# Extract to read
_____

Metadata-Version: 2.4
Name: teamtomo-basemodel
Version: 0.1.1
Summary: Custom BaseModel class and type-hints for using Pydantic within TeamTomo.
Project-URL: homepage, https://github.com/teamtomo/teamtomo-basemodel
Project-URL: repository, https://github.com/teamtomo/teamtomo-basemodel
Author-email: Matthew Giammar <matthew_giammar@berkeley.edu>
License: BSD-3-Clause
License-File: LICENSE
Classifier: Development Status :: 3 - Alpha
Classifier: License :: OSI Approved :: BSD License
Classifier: Programming Language :: Python :: 3
Classifier: Programming Language :: Python :: 3.10
Classifier: Programming Language :: Python :: 3.11
Classifier: Programming Language :: Python :: 3.12
Classifier: Programming Language :: Python :: 3.13
Classifier: Typing :: Typed
Requires-Python: >=3.10
Requires-Dist: numpy
Requires-Dist: pandas
Requires-Dist: pydantic
Requires-Dist: pyyaml
Requires-Dist: torch
Requires-Dist: types-pyyaml
Provides-Extra: dev
Requires-Dist: black; extra == 'dev'
Requires-Dist: flake8; extra == 'dev'
Requires-Dist: mypy; extra == 'dev'
Requires-Dist: pre-commit; extra == 'dev'
Requires-Dist: pylint; extra == 'dev'
Requires-Dist: pytest; extra == 'dev'
Requires-Dist: ruff; extra == 'dev'
Provides-Extra: test
Requires-Dist: pytest; extra == 'test'
Requires-Dist: pytest-cov; extra == 'test'
Description-Content-Type: text/markdown

# teamtomo-basemodel
Custom Pydantic classes and type-hints for building more complex data classes within TeamTomo.

_____

# Entries provided
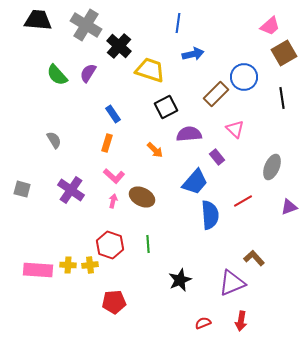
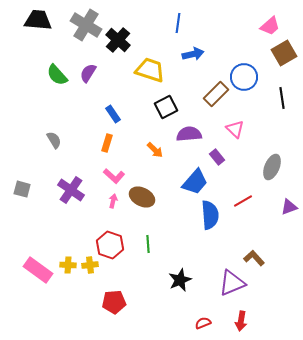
black cross at (119, 46): moved 1 px left, 6 px up
pink rectangle at (38, 270): rotated 32 degrees clockwise
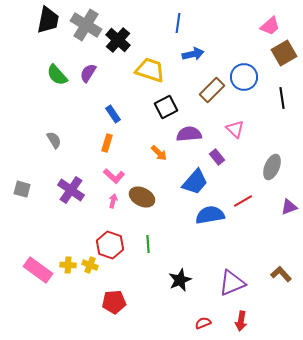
black trapezoid at (38, 20): moved 10 px right; rotated 96 degrees clockwise
brown rectangle at (216, 94): moved 4 px left, 4 px up
orange arrow at (155, 150): moved 4 px right, 3 px down
blue semicircle at (210, 215): rotated 96 degrees counterclockwise
brown L-shape at (254, 258): moved 27 px right, 16 px down
yellow cross at (90, 265): rotated 28 degrees clockwise
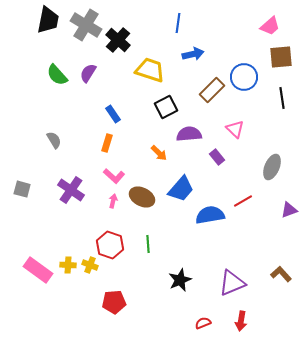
brown square at (284, 53): moved 3 px left, 4 px down; rotated 25 degrees clockwise
blue trapezoid at (195, 182): moved 14 px left, 7 px down
purple triangle at (289, 207): moved 3 px down
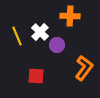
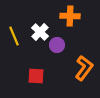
yellow line: moved 3 px left
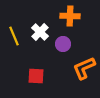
purple circle: moved 6 px right, 1 px up
orange L-shape: rotated 150 degrees counterclockwise
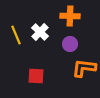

_____

# To be done
1. For each statement, say whether it agrees with the package metadata, and quote the deciding words: (a) the package requires Python 3.10 or later; (b) the package is released under the MIT license; (c) pytest-cov is listed under the dev extra.
2. Echo the rows from the line with "brown square at" through the end of the rows, leaving out the picture lines.
The package metadata and the rows of shapes are unrelated material.

# Answers given
1.
(a) Yes: "Requires-Python: >=3.10"
(b) No: "License: BSD-3-Clause"
(c) No: "Requires-Dist: pytest-cov; extra == 'test'"

2.
brown square at (284, 53): moved 3 px left, 4 px down; rotated 25 degrees clockwise
blue trapezoid at (195, 182): moved 14 px left, 7 px down
purple triangle at (289, 207): moved 3 px down
yellow line: moved 3 px left
purple circle: moved 6 px right, 1 px up
orange L-shape: rotated 150 degrees counterclockwise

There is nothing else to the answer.